Between campuses in East Grand Forks and Thief River Falls, student numbers sit at 2,377. Of that, 1,404 students are studying online, though Kiddoo said many students are studying in a hybrid model. The decrease at Northland comes from students studying in-person, while online numbers are up.

The decrease isn’t limited to Northland, Kiddoo said. Comparable schools in the Minnesota State system are also down, as are two-year colleges nationally.

“Some of the urban schools might be up a little bit, but most two-year colleges across the nation are continuing to see enrollment declines,” Kiddoo said.

Administrators at Lake Region say they expect numbers to be on par with what they were last year despite a decrease. As of Aug. 27, 1,362 students were enrolled during the first week there, down from 1,444 in 2020.

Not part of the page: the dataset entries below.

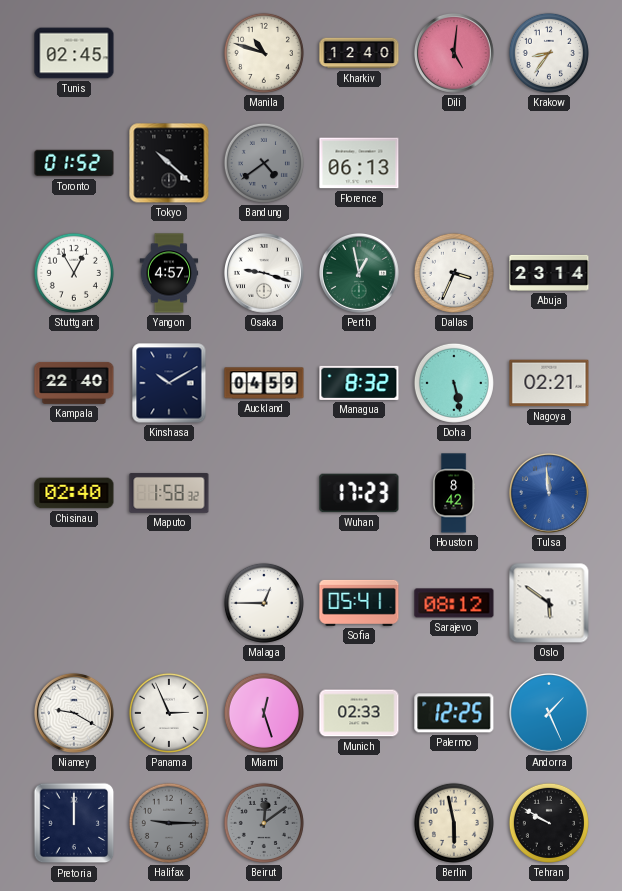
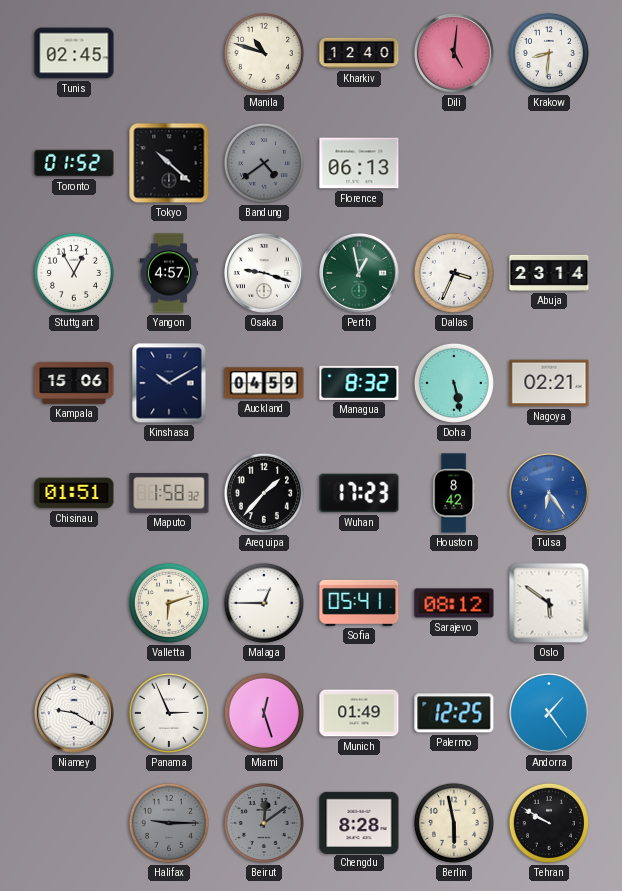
Krakow: 8:36 -> 8:31
Kampala: 22:40 -> 15:06
Chisinau: 02:40 -> 01:51
Arequipa: none -> 1:37
Tulsa: 11:59 -> 6:24
Valletta: none -> 6:12
Munich: 02:33 -> 01:49
Andorra: 1:26 -> 1:24
Pretoria: 12:00 -> none
Chengdu: none -> 8:28
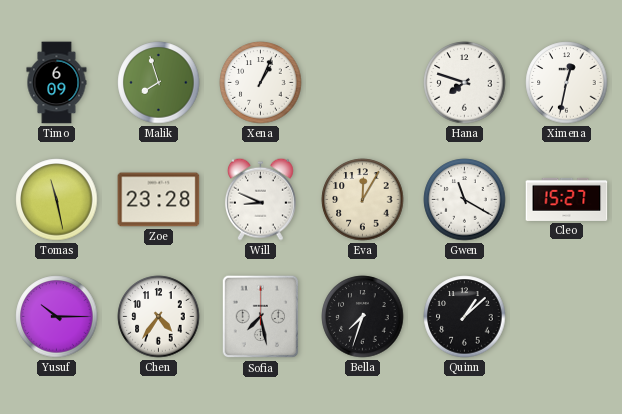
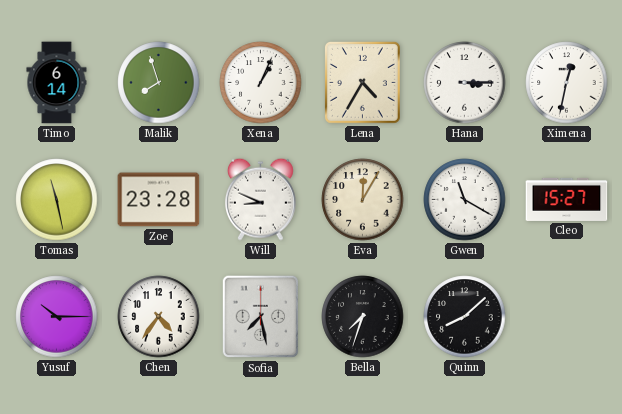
Timo: 6:09 -> 6:14
Lena: none -> 4:35
Hana: 7:48 -> 3:15
Quinn: 1:08 -> 8:08
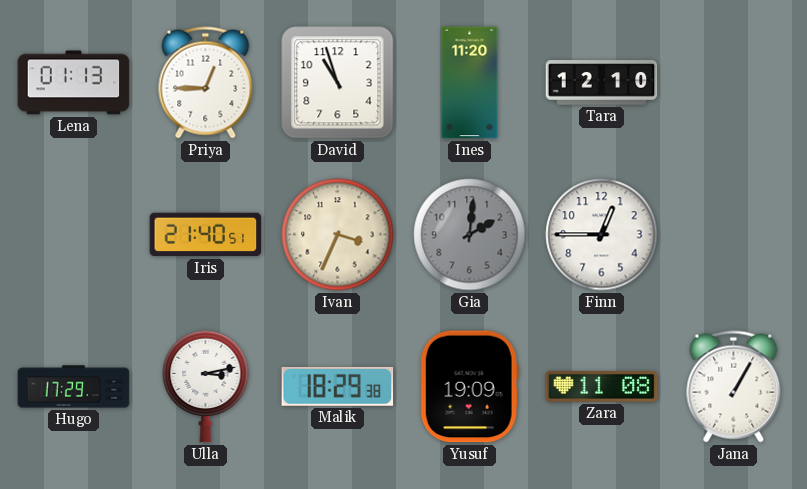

However, last year Lake Region’s student numbers hit 1,771 and Erin Wood, director of college relations, said she expects final census numbers to be in the 1,700 range again this year, after students finish enrolling.

“The college has always worked with the motto ‘education any time, any place,’” Wood said. “We mobilize and bring programs where requested and needed.”

In previous years, Wood said about 500 students were studying on-campus, with the remainder being online students at Grand Forks Air Force Base. The college is also the largest and longest-serving dual credit provider in the state. The college partners with more than 50 high schools to offer students a chance to earn college credit while in high school.